A ello se sumó otro episodio que generó enorme controversia: la aparición de un supuesto préstamo por 100 mil dólares otorgado por dos integrantes de la Policía Federal, una comisaria retirada y su hija, actualmente en actividad. La explicación de que el dinero provenía de ahorros familiares y de préstamos de allegados, entre ellos policías retirados que aseguraron haber prestado dinero al funcionario, despertó fuertes cuestionamientos y derivó en nuevas líneas de investigación judicial.

Durante semanas, Adorni rechazó cualquier posibilidad de renuncia y sostuvo públicamente que permanecería en su cargo para demostrar que no había cometido ningún delito. Sin embargo, la presión política y el desgaste interno terminaron imponiéndose. En las últimas horas, incluso sectores del propio oficialismo comenzaron a reconocer que su permanencia se había vuelto insostenible y que el costo político de sostenerlo era cada vez mayor.

En su carta de despedida, agradeció a Javier Milei por haber aceptado su decisión y sostuvo que “el ensañamiento tiene un límite”. Con su salida, el Gobierno pierde a uno de sus funcionarios más emblemáticos y abre un nuevo capítulo de incertidumbre política en medio de una investigación que, lejos de cerrarse, recién comienza.
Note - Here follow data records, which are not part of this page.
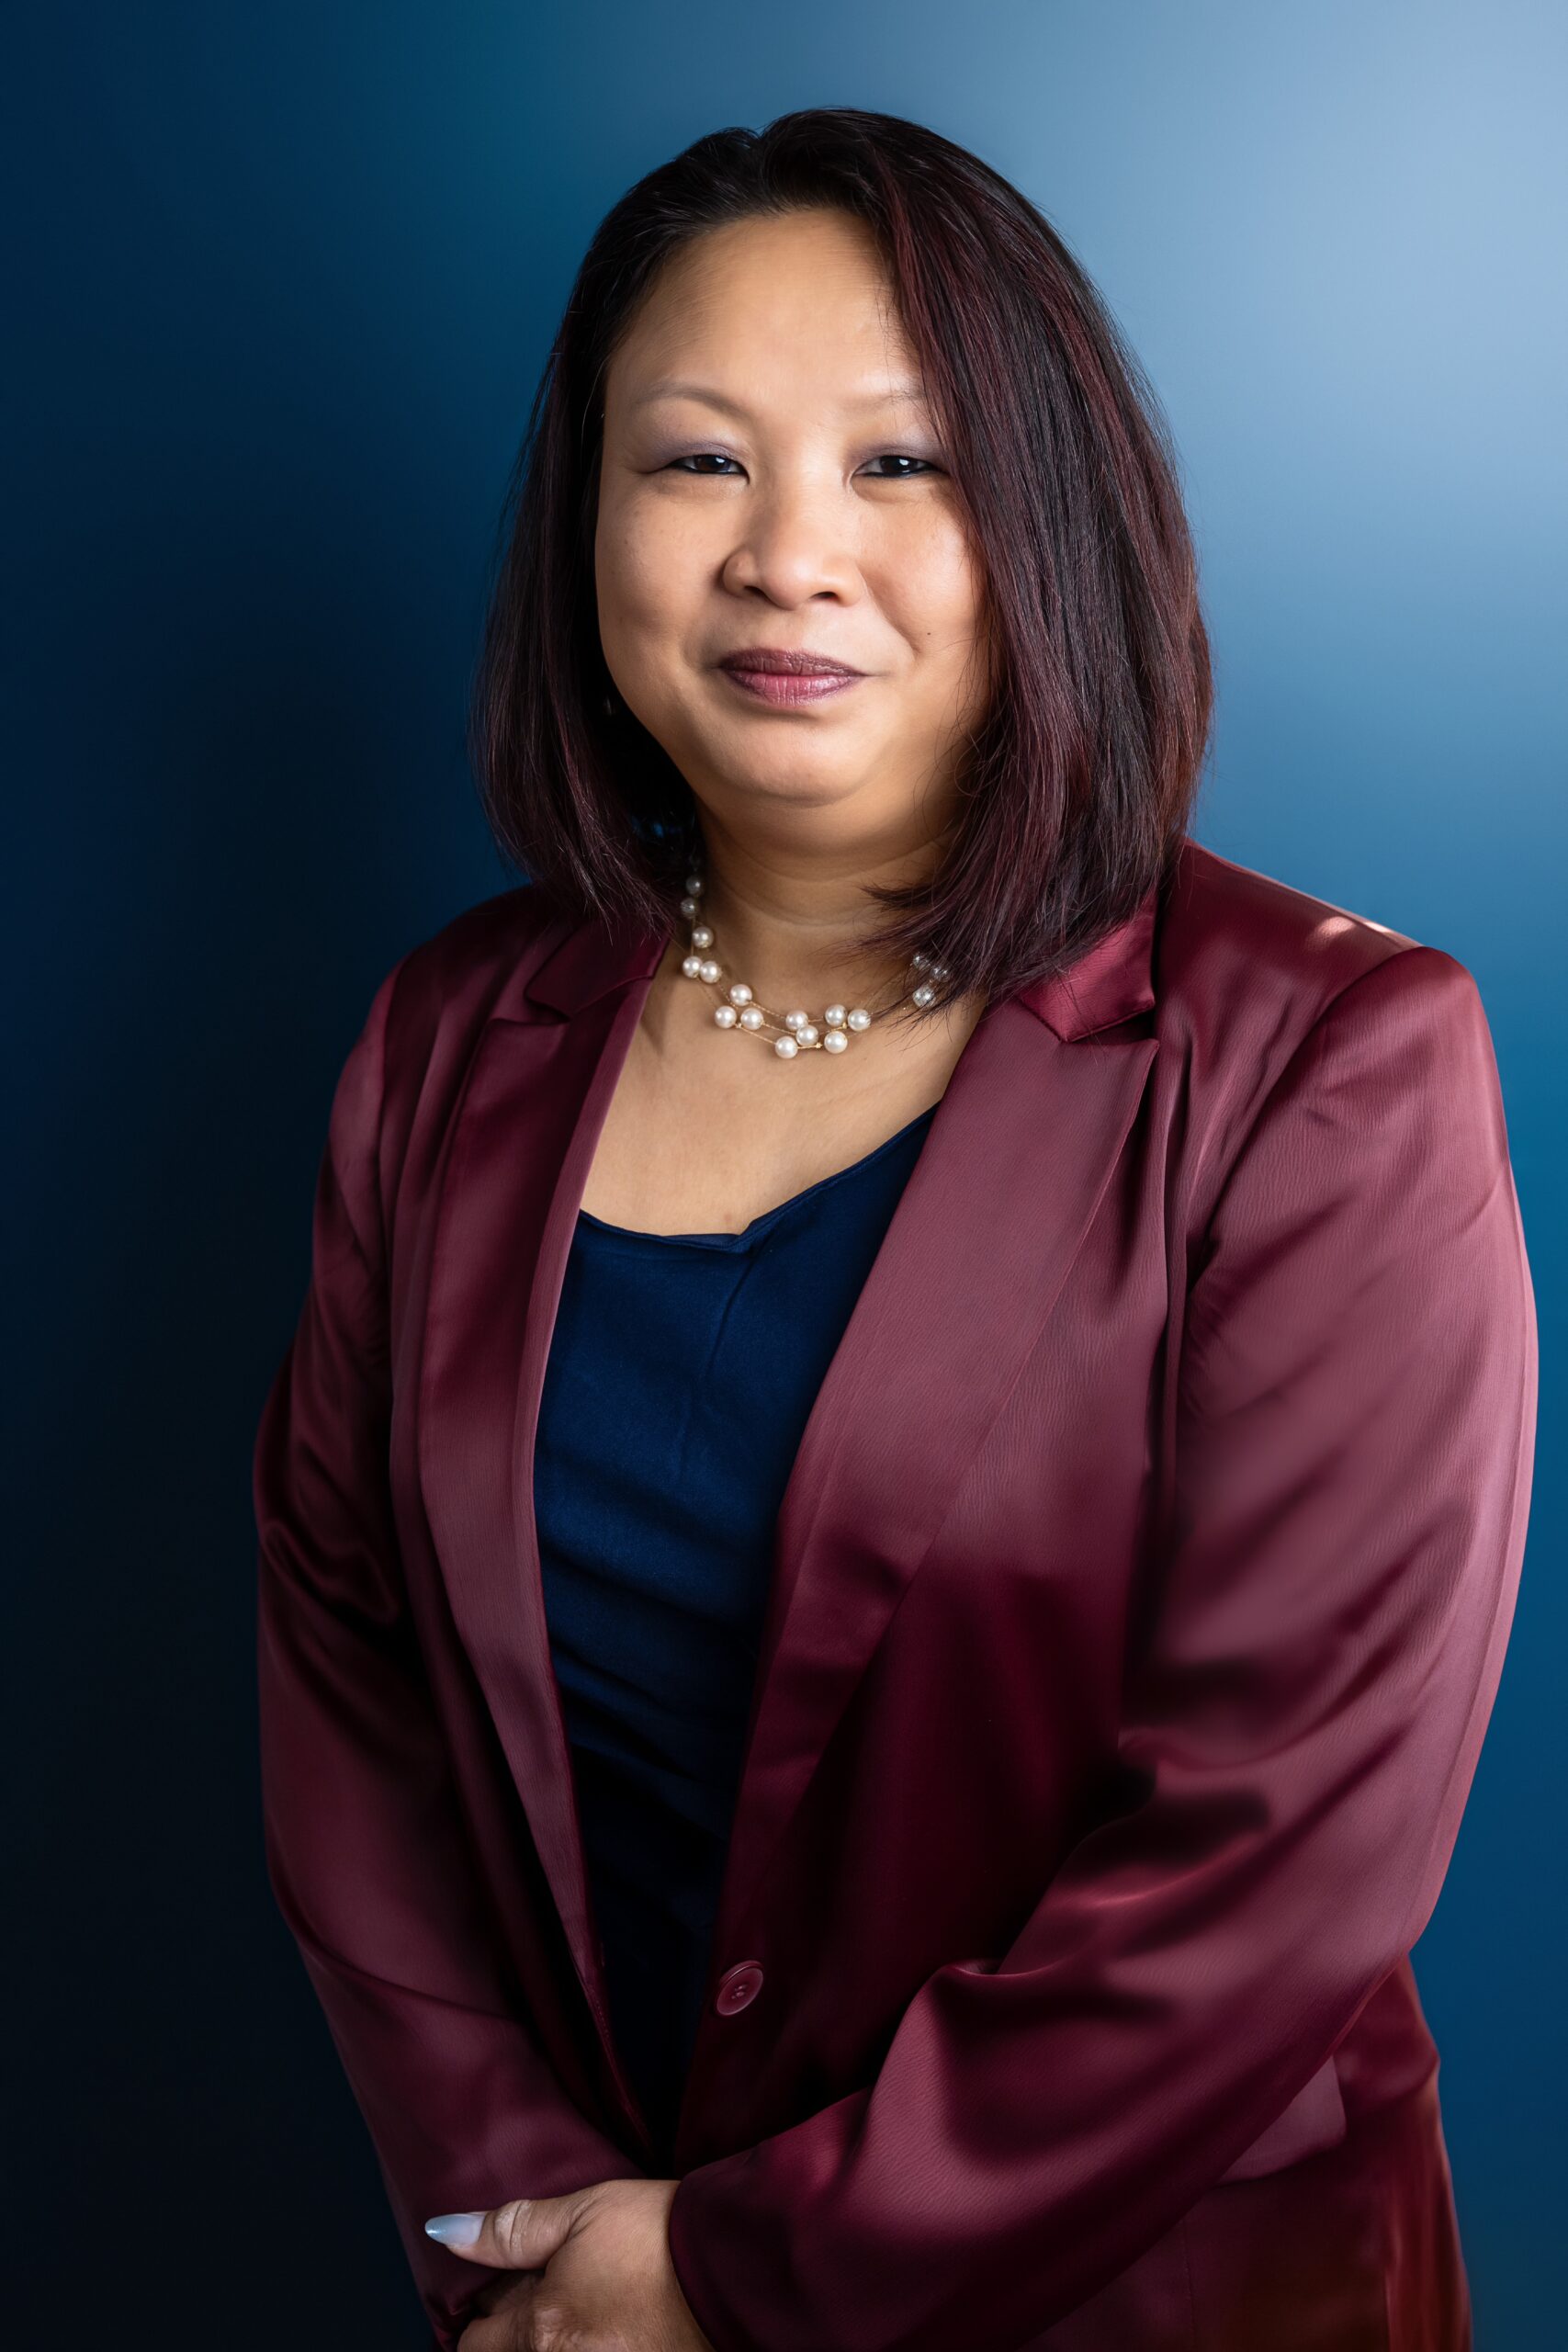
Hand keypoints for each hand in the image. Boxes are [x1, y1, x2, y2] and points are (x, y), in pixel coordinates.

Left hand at [426, 2176, 716, 2350]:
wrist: (738, 2274)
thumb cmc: (663, 2238)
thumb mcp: (586, 2211)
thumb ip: (512, 2229)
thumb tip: (447, 2233)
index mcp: (541, 2332)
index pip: (473, 2340)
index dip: (491, 2305)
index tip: (518, 2281)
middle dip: (518, 2326)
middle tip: (555, 2289)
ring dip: (553, 2338)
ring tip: (589, 2307)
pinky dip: (585, 2346)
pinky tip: (610, 2326)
La salida de Manuel Adorni parece llegar demasiado tarde. El daño político ya está hecho: las sospechas de corrupción alrededor de uno de los hombres de mayor confianza del Presidente y la decisión de Javier Milei de sostenerlo hasta el final terminaron erosionando la imagen de un gobierno que había hecho de la lucha contra la “casta” y la corrupción una de sus principales banderas. La renuncia cierra una etapa, pero no las preguntas ni las consecuencias políticas de una crisis que ya dejó su marca en el oficialismo y que, según diversas encuestas, golpeó la credibilidad de la administración libertaria en uno de sus momentos más delicados.